[Extracted data — start]

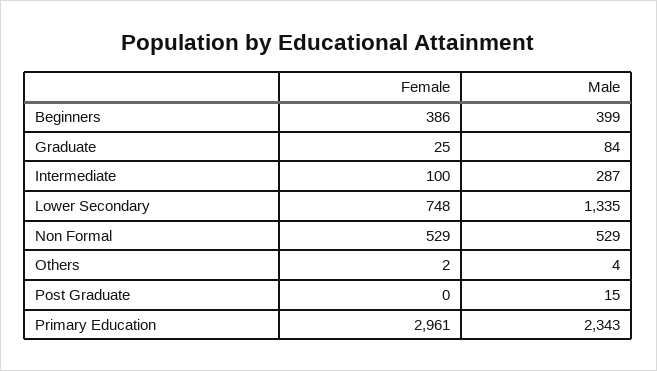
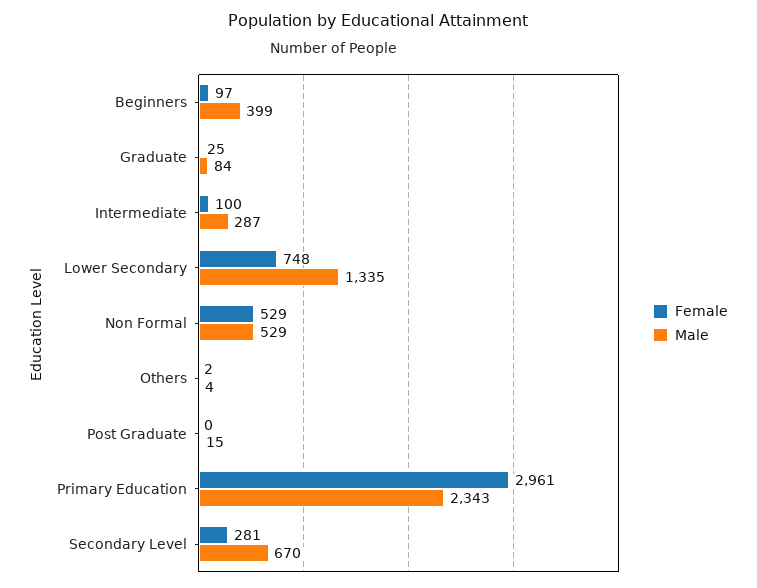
Female, Beginners: 386 -> 97
Female, Secondary Level: none -> 281
Male, Secondary Level: none -> 670

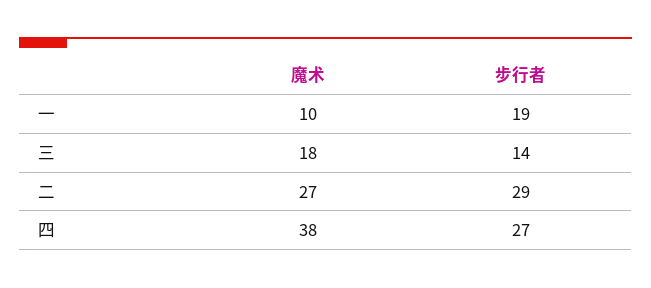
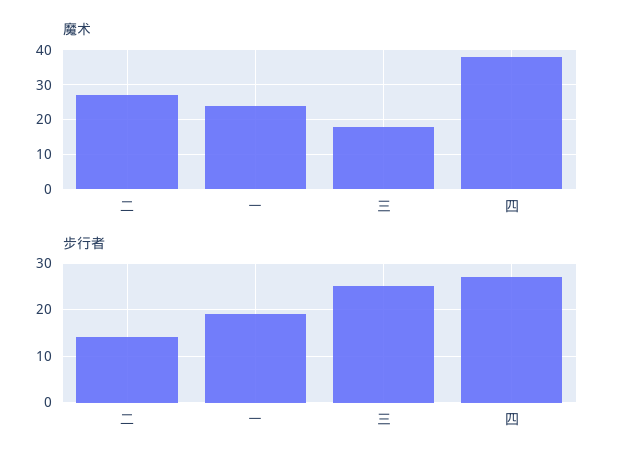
魔术, 一: 10 -> 25
步行者, 三: 14 -> 25
步行者, 二: 29 -> 15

[Extracted data — finish]

#### Work to complete:
Write the lines from the line containing "Male, Secondary Level: none -> 670" through the last line of the data out again exactly, and only those lines; pictures stay out.

#### Exercise result:
Male, Secondary Level: none -> 670

魔术, 一: 10 -> 25
步行者, 三: 14 -> 25
步行者, 二: 29 -> 15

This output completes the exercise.